Kepala SMKN 1 Singosari bersama tim panitia SPMB menyambut baik kehadiran beliau dan menjelaskan bahwa sejak awal pihak sekolah telah menyiapkan panitia khusus dari berbagai lini, seperti informasi, pelayanan, operator, hingga verifikasi data, guna menjamin kelancaran pelaksanaan pra pendaftaran yang berlangsung pada tanggal 2 hingga 13 Juni 2025.

Sesuai regulasi, calon peserta didik SMK wajib melampirkan hasil tes kesehatan dari puskesmas atau rumah sakit pemerintah, terutama tes buta warn, karena beberapa kompetensi keahlian di bidang teknik tidak memperbolehkan peserta didik dengan kondisi buta warna untuk alasan keselamatan dan akurasi kerja di masa depan.

Pelaksanaan Monev ini memperlihatkan sinergi yang kuat antara Dinas Pendidikan Wilayah dan SMKN 1 Singosari dalam menciptakan proses penerimaan murid baru yang terbuka, akuntabel, dan berkualitas.
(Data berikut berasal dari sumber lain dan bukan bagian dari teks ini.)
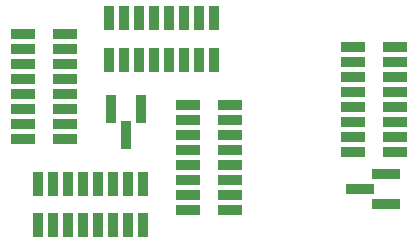
<source format=gts>
G75*
%MOIN*%
%OFA0B0*%
%FSLAX25Y25*%
%IPPOS*%
%LPD*%
%AMOC8*
5,1,8,0,0,1.08239X$1,22.5*
%
%ADD10R,0.08471X0.03392*%
%ADD11R,0.03392X0.09258*%
%ADD12R,0.03392X0.08471*%
%ADD13R,0.09258X0.03392*%
D10*
X0167240Y0182319D03*
X0167240Y0187319D03*
X0167240Y0192319D03*
X0167240Y0197319D03*
X0167240Y0202319D03*
X0167240Y0207319D03*
X0167240Y0212319D03*
X0167240Y0217319D03*
X0181217Y0217319D03*
X0181217Y0212319D03*
X0181217Y0207319D03*
X0181217Y0202319D03*
X0181217Y0197319D03*
X0181217Y0192319D03*
X0181217Y0187319D03*
X0181217Y0182319D03*
X0222358Y0201610D03*
X0222358Y0206610D03*
X0222358Y0211610D03*
X0222358Y0216610D03*
X0222358Y0221610D03*
X0222358Y0226610D03*
X0222358Y0231610D03*
X0222358Y0236610D03*
X0236335Y0236610D03*
X0236335Y0231610D03*
X0236335Y0226610D03*
X0236335Y0221610D03*
X0236335Y0216610D03*
X0236335Y0211610D03*
X0236335Y0206610D03*
X0236335Y0201610D03*
X0126098Y0205941D03*
X0126098Y0210941D03*
X0126098Y0215941D03*
X0126098Y0220941D03*
X0126098Y0225941D03*
X0126098Y0230941D03*
X0126098Y0235941D03*
X0126098Y0240941D03*
X0112122Y0240941D03*
X0112122Y0235941D03*
X0112122Y0230941D03*
X0112122Y0225941D03*
X0112122Y0220941D03*
X0112122Y0215941D03*
X0112122Y0210941D03*
X0112122Y0205941D03*
D11*
X0141669Y0215961D03*
X0151669Y0215961D03*
X0146669Y0207299D03*
D12*
X0117358Y0177083D03*
X0122358Y0177083D03*
X0127358Y0177083D03*
X0132358Y0177083D03*
X0137358Y0177083D03*
X0142358Y0177083D03*
X0147358Y0177083D03*
X0152358Y0177083D03*
X0152358Y0191059D03*
X0147358Y0191059D03*
X0142358Y0191059D03*
X0137358Y0191059D03*
X0132358Y0191059D03*
X0127358Y0191059D03*
X0122358Y0191059D03*
X0117358Y0191059D03*
X0140980Y0232201D03*
X0145980Y0232201D03*
X0150980Y0232201D03*
X0155980Y0232201D03*
X0160980Y0232201D03*
X0165980Y0232201D03*
X0170980Y0232201D03*
X0175980Y0232201D03*
X0175980Y0246177D03*
X0170980Y0246177D03*
X0165980Y0246177D03*
X0160980Y0246177D03*
X0155980Y0246177D03*
X0150980Y0246177D03*
X0145980Y0246177D03*
X0140980Y0246177D03*
D13*
X0224622Y0189189D03*
X0233283Y0194189D03*
X0233283Y0184189D03*
M02*

</source>
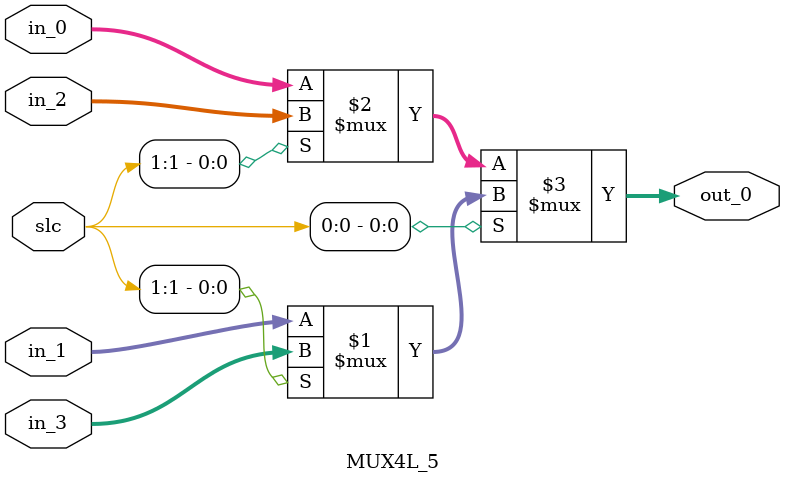
<source format=v>
`timescale 1ns / 1ps
module MUX4L_5(
	 input [1:0] slc,
   input [4:0] in_0,
   input [4:0] in_1,
	 input [4:0] in_2,
	 input [4:0] in_3,
   output [4:0] out_0
    );

	assign out_0 = slc[0] ? (slc[1] ? in_3 : in_1) : (slc[1] ? in_2 : in_0);
endmodule
</source>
Kehadiran langsung pimpinan cabang dinas juga menjadi motivasi tersendiri bagi seluruh panitia untuk memberikan pelayanan terbaik. Semoga seluruh rangkaian proses SPMB Tahun Pelajaran 2025/2026 di SMKN 1 Singosari berjalan dengan lancar dan sukses, serta menghasilkan peserta didik baru yang siap berprestasi dan berkembang di bidang keahlian pilihan mereka.